Евгению Борисовичу по возрасту ещё рано было задумываться о пенсии. В общем, он на неё не собирался и по достижении пенсионного возраста. Он не любил общаться со своими бывшими коллегами из советского МИДа, однако любил отдыхать от трудов на благо Родины (Евгении Борисович искренне верил в пользу своего труда на благо Родины) именно здесь, в скромном домике на берегу Оки, вдали от провонявшей какой-то несъедобной хернёй столицы, в окружении угомонившихся государственных деятелей и их жён. Он приезжал сюда один, без шофёра и охраны. Семья его также не доставала, предпочитая проводить выходные в одном из личных дворцов возле Медвежьих Озёр или в окрестностях Сочи. И не препятствовала кормильцу проводить его выходные в его, как говорили жена и дочь, дыре.
«Наш папик снова намылился в свою дыру, маман отваливает на весь уик-энд на дачу к личному экстрасенсу, так что завтра я могу принимать в нашей центральной хазе», - сообщала младшая дочь какому-то своему очередному бой-хрену по телефону вечером в пятницу, пока Евгений Борисович собирал кое-какие вещички в пределах вышеупомянутой хазы, пятикомнатной квартирке в семиэтажном домике на Фрунзенской набережной.
Что конкретно планировала дочь на завтра, Евгений Борисович не слушал. Но уходил под трёп донельзя эмансипированной восемнадцатилетней особы, садился в скромный «ауди» и уезжал из Москвы. Приезжая же в симпатичный домик на берегу симпатичной русской речки, он даже думать забывал и о дочери, и о жене, и о сыне, который таки пошёл по стопам папы и теперь тащил нелёгкую дипломатическую службу в одном из многочисленных консульств в суровой Канаде.
Поставив машину в подземный гараж, Евгений Борисович с удовольствием убирался в домике, готовил пятничный ужин и пел вслух из разных сочинений Лермонтова. Ну, типа, будешь ты царицей мира-а-а, или выхожу один я на дорогу-у-у, блин, хорошо-то как!

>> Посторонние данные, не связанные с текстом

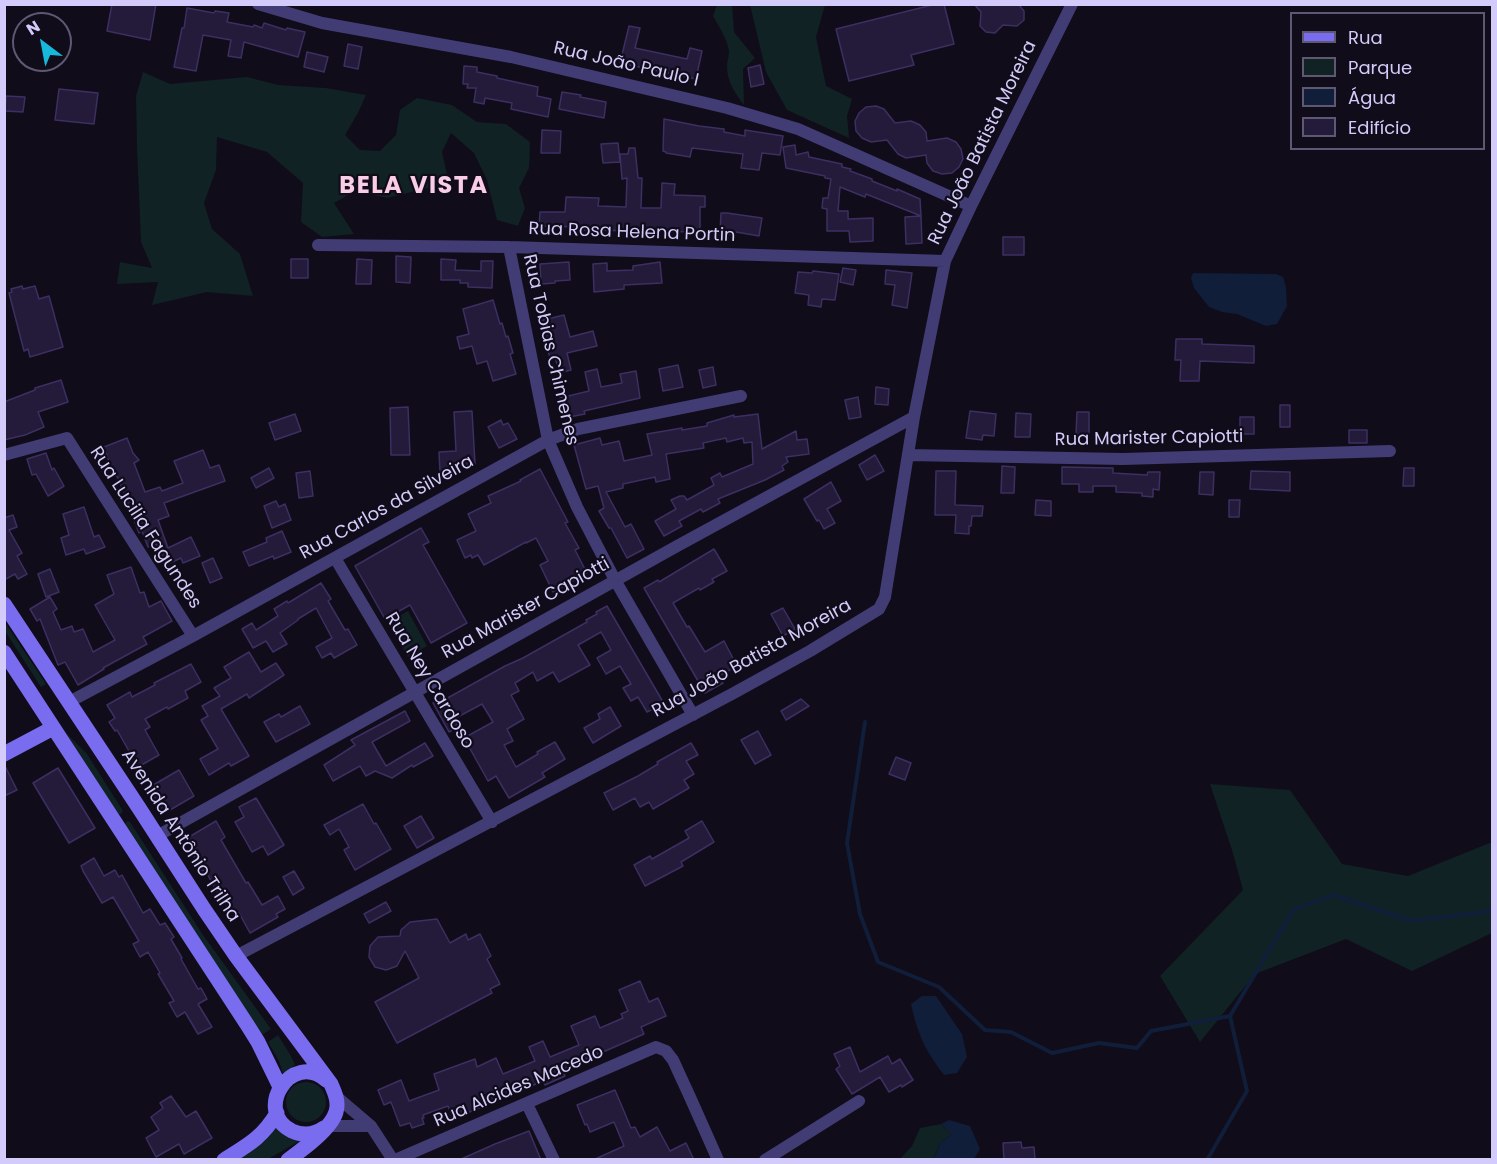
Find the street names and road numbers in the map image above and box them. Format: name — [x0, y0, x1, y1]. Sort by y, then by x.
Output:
street label: Rua João Batista Moreira — [924, 37, 1042, 249]
street label: Rua João Paulo I — [551, 38, 701, 92]
street label: Rua Rosa Helena Portin — [528, 219, 736, 247]
street label: Rua Tobias Chimenes — [518, 252, 582, 448]
street label: Rua Marister Capiotti — [1055, 427, 1243, 451]
street label: Rua Lucilia Fagundes — [84, 443, 206, 613]
street label: Rua Carlos da Silveira — [296, 451, 478, 565]
street label: Rua Marister Capiotti — [438, 554, 614, 664]
street label: Rua João Batista Moreira — [649, 595, 855, 723]
street label: Rua Ney Cardoso — [380, 609, 478, 753]
street label: Avenida Antônio Trilha — [116, 746, 244, 926]
street label: Rua Alcides Macedo — [431, 1041, 607, 1133]

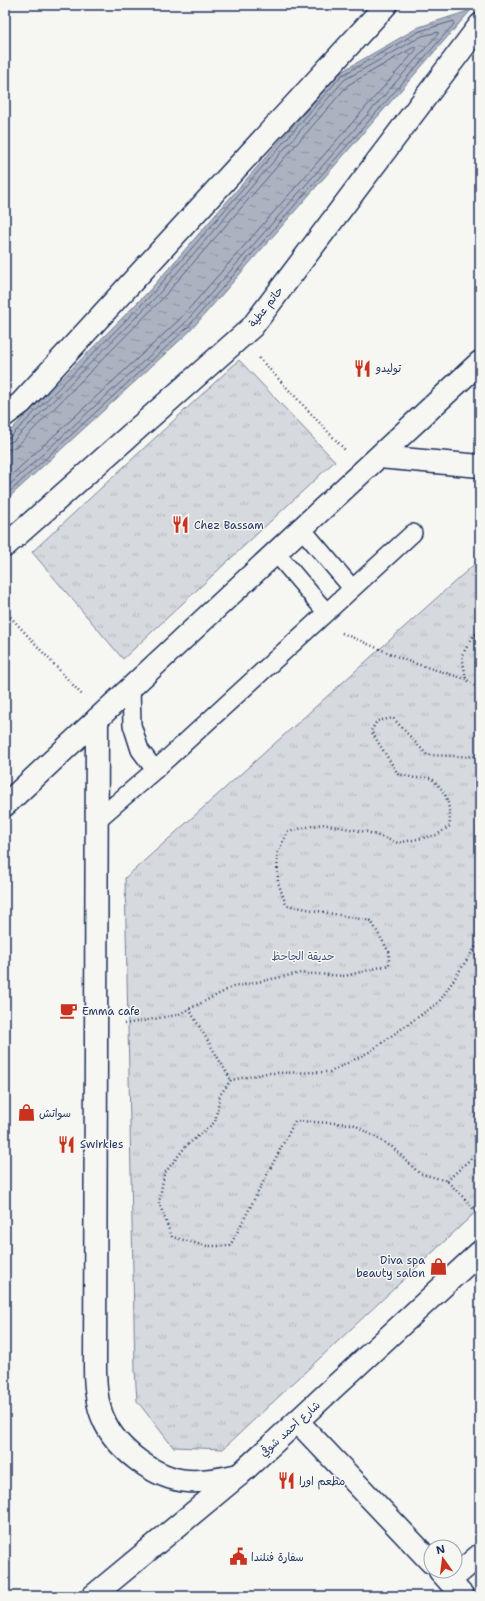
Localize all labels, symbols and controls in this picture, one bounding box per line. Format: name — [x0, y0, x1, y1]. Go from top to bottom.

Да, тут Евгению Борисовичу было хорошо. Он до изнурения натирал дубовый паркет, протирал пыль с многочисленных хрустальных светильников и даже драил специальным раствором чугунную решётку на камине. Да и то: воровать последнее время стало небезопасно, и работа в правительстве приобрела чисто бюрократический характер. Поэтому за пять дней производства полезных дел только на благо Родины могли истомить всякого деятельного человека, в силу чего в нём – в деятельном человеке – параллельно накапливался энный запас неизрасходованной энергии. Каковую следовало употребить хотя бы на выбивание персидских ковриков и влажную чистку текинских паласов.
Сегодня Евгений Борисович ограничился вознёй с пылесосом. А когда закончил развлекаться с симпатичной игрушкой фирмы «Филипс», бодро поканал в кухню. Там он собирался проревизовать содержимое холодильника, а потом…
Но тут раздался противный звон внутреннего телефона. Евгений Борисович с неудовольствием поднял трубку и с раздражением спросил:
- Ну? Какого хрена кому-то надо?
Евгений Борисович считался в своём посёлке крутым парнем, поэтому, общаясь с кем бы то ни было по телефону внутренней поселковой связи, не утруждал свою речь изысканными речевыми оборотами из новой русской лексики типа «вас, мать вашу, очень внимательно слушают», «не соблаговолите ли пойти в жопу» или «абонент милостиво повелевать отсосать изволит».
- Такое дело, Борисович, - прошамкал с того конца связи барбос-охранник, стерегущий въезд в уютный посёлок, - к вам посетитель.
- Посетитель? – изумился Евгений Борисович. Сердце почему-то ёкнуло, а взгляд заметался от газовой плиты чисто немецкого производства к кухонному окну и обратно.
- Говорит, очень близкий ваш друг, - пояснил охранник.
- Какой на хрен друг? – ещё больше удивился Евгений Борисович. Его род трудовой деятельности и остальной жизни предполагал одних только подельников, но друзья исключались глухо. – На чём он приехал? – спросил владелец симпатичного домика на берегу Оки. И остановил свой взгляд на окне, откуда, если бы не свет в кухне, мог бы любоваться заснеженной поймой симпатичной русской речки, самой речкой подо льдом и морозным небом над ней, где мерцали далёкие звёзды и светил сильно ущерблённый месяц.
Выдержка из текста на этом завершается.